AIM OF THE EXERCISE: Below are the records; return every line from the one that contains "скорость и точность производства" to the last, exactly, skipping the pictures.

Stored data:
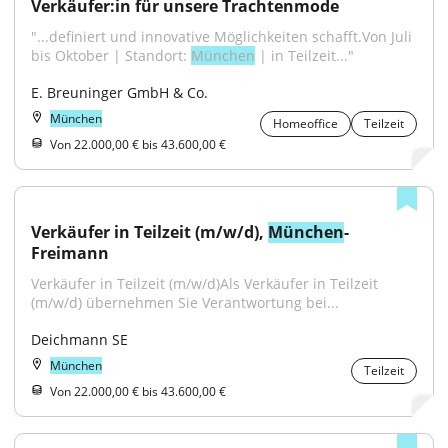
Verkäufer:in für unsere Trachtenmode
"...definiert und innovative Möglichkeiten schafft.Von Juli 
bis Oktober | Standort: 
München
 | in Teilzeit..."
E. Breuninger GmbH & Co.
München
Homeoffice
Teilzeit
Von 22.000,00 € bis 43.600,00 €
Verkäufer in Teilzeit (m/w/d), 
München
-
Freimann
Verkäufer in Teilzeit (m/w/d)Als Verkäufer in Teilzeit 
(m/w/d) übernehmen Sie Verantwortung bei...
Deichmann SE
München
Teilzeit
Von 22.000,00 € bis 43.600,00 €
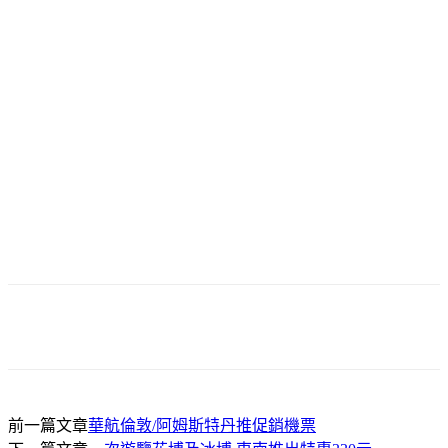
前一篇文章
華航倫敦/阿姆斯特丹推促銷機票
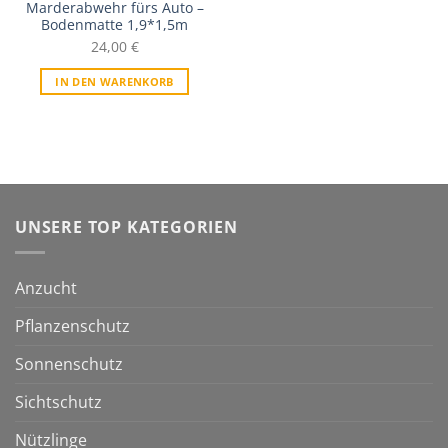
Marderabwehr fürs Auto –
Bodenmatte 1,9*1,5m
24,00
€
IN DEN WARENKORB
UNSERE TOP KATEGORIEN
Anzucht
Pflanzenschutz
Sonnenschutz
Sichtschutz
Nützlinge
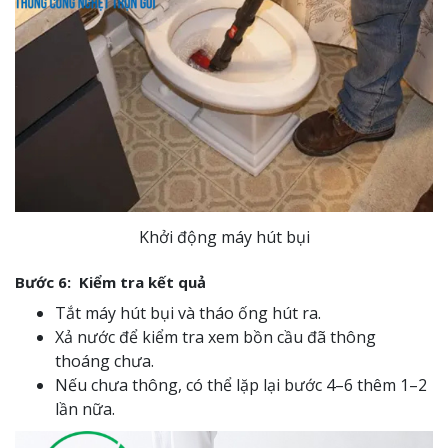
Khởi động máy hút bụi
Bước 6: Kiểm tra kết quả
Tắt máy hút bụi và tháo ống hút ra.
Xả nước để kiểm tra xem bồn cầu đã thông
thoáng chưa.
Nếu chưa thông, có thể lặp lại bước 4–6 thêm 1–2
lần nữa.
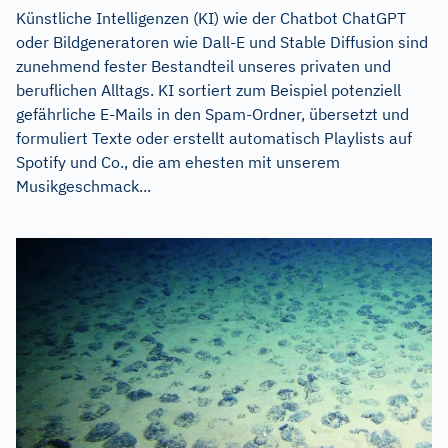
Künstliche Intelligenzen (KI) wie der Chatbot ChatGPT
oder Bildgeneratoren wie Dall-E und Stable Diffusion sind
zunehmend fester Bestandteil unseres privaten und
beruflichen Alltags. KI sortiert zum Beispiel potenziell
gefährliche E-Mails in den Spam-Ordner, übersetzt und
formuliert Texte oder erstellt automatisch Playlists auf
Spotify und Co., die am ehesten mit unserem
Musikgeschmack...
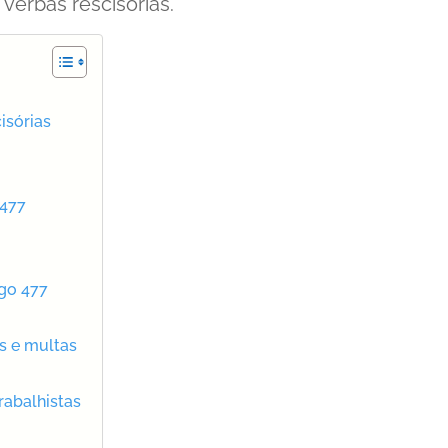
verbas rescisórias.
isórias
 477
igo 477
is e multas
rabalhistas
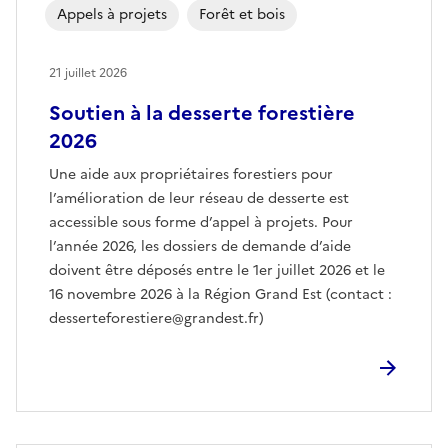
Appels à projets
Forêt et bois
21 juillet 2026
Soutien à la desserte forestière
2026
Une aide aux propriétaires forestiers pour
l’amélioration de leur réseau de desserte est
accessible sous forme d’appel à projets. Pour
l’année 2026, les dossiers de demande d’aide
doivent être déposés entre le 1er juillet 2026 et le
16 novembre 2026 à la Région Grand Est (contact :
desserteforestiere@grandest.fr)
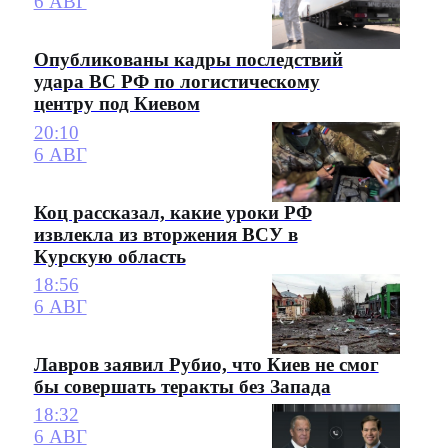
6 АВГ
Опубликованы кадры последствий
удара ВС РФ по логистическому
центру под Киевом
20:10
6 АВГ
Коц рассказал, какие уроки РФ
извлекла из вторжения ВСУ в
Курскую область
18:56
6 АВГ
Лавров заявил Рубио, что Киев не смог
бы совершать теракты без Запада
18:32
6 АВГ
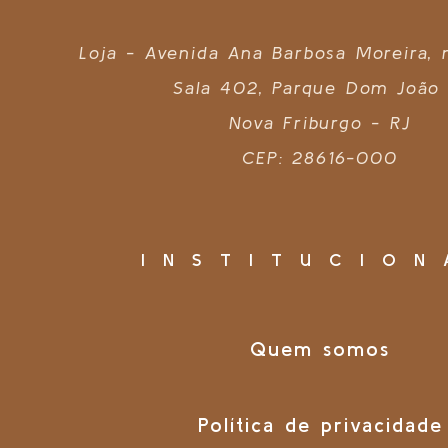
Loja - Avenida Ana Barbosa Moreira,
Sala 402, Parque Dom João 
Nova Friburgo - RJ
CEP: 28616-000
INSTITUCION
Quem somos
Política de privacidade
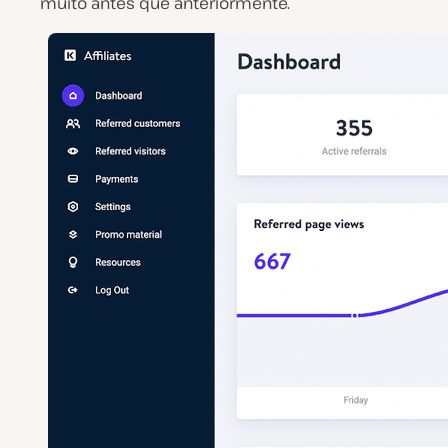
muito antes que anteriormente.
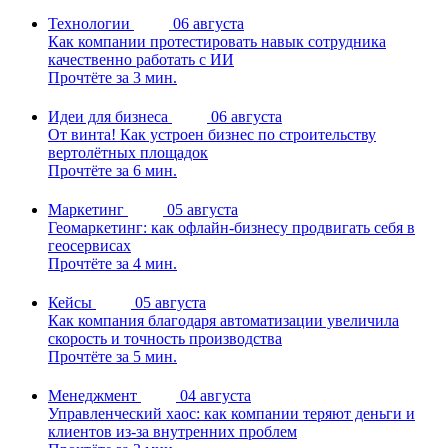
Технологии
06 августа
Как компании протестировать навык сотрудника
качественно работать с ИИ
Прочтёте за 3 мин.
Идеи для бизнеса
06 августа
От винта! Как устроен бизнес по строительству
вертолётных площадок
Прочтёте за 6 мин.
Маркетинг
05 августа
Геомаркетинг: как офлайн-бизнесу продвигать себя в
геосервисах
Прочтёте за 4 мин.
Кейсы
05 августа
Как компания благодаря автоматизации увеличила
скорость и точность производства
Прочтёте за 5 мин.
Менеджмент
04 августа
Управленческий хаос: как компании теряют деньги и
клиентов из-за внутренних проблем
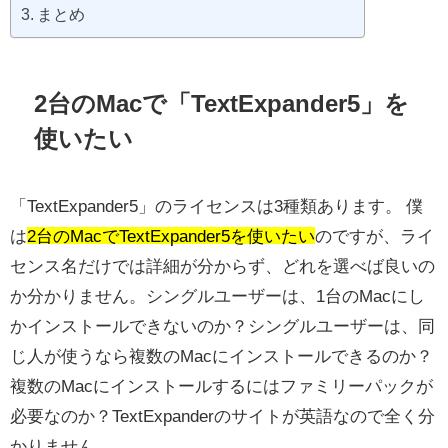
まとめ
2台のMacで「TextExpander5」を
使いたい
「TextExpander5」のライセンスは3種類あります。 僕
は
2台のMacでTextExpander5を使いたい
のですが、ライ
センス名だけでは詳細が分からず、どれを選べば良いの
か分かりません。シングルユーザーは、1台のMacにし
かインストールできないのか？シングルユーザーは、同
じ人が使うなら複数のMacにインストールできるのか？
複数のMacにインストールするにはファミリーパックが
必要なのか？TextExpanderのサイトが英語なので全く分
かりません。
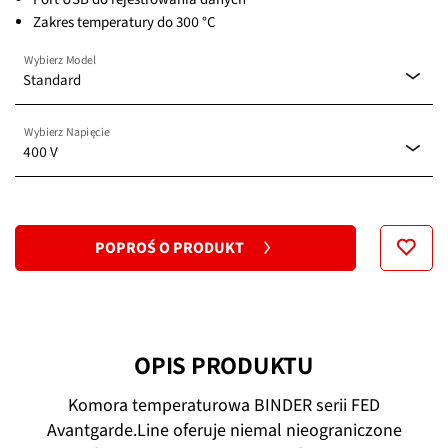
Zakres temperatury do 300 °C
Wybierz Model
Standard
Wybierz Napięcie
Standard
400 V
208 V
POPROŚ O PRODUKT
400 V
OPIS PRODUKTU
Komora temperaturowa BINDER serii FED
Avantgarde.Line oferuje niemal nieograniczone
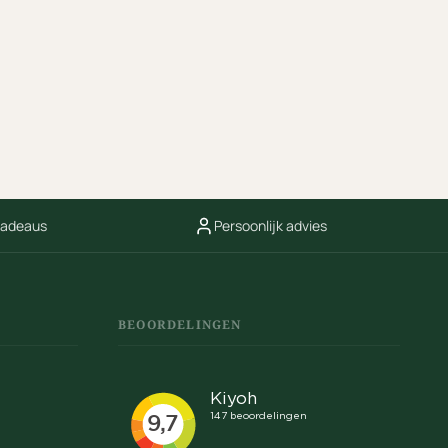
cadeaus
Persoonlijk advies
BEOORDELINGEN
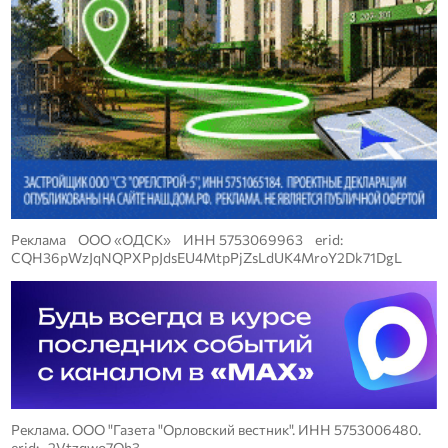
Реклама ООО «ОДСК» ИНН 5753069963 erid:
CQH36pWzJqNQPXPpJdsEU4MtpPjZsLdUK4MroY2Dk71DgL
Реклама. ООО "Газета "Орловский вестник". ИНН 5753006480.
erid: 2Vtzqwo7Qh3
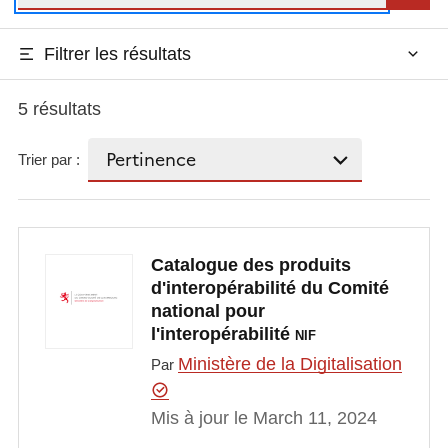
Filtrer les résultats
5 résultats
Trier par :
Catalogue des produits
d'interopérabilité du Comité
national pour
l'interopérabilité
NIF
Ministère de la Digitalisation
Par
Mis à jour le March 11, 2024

WRITTEN ANSWER:
скорость и точность производства
Прочтёте за 5 мин.
Менеджмент
04 августа
Управленческий хаос: как компании теряют деньги и
клиентов из-за внутренних проблем
まとめ
2台のMacで「TextExpander5」を
使いたい
「TextExpander5」のライセンスは3種類あります。 僕
は
2台のMacでTextExpander5を使いたい
のですが、ライ
センス名だけでは詳細が分からず、どれを選べば良いの
か分かりません。シングルユーザーは、1台のMacにし
かインストールできないのか？シングルユーザーは、同
じ人が使うなら複数のMacにインストールできるのか？
複数のMacにインストールするにはファミリーパックが
必要なのか？TextExpanderのサイトが英語なので全く分
かりません。
Zakres temperatury do 300 °C
Wybierz Model
Standard
Wybierz Napięcie
Standard
400 V
208 V
POPROŚ O PRODUKT
400 V
OPIS PRODUKTU
Komora temperaturowa BINDER serii FED
Avantgarde.Line oferuje niemal nieograniczone
cadeaus
Persoonlijk advies
BEOORDELINGEN
Реклама ООО «ОДСК» ИНН 5753069963 erid:
CQH36pWzJqNQPXPpJdsEU4MtpPjZsLdUK4MroY2Dk71DgL
Реклама. ООО "Газета "Орловский вестник". ИНН 5753006480.
erid: 2Vtzqwo7Qh3
Filtrer les résultats
5 résultats
Trier par :
Catalogue des produits
d'interopérabilité du Comité
national pour
l'interopérabilité
NIF
Ministère de la Digitalisation
Par
Mis à jour le March 11, 2024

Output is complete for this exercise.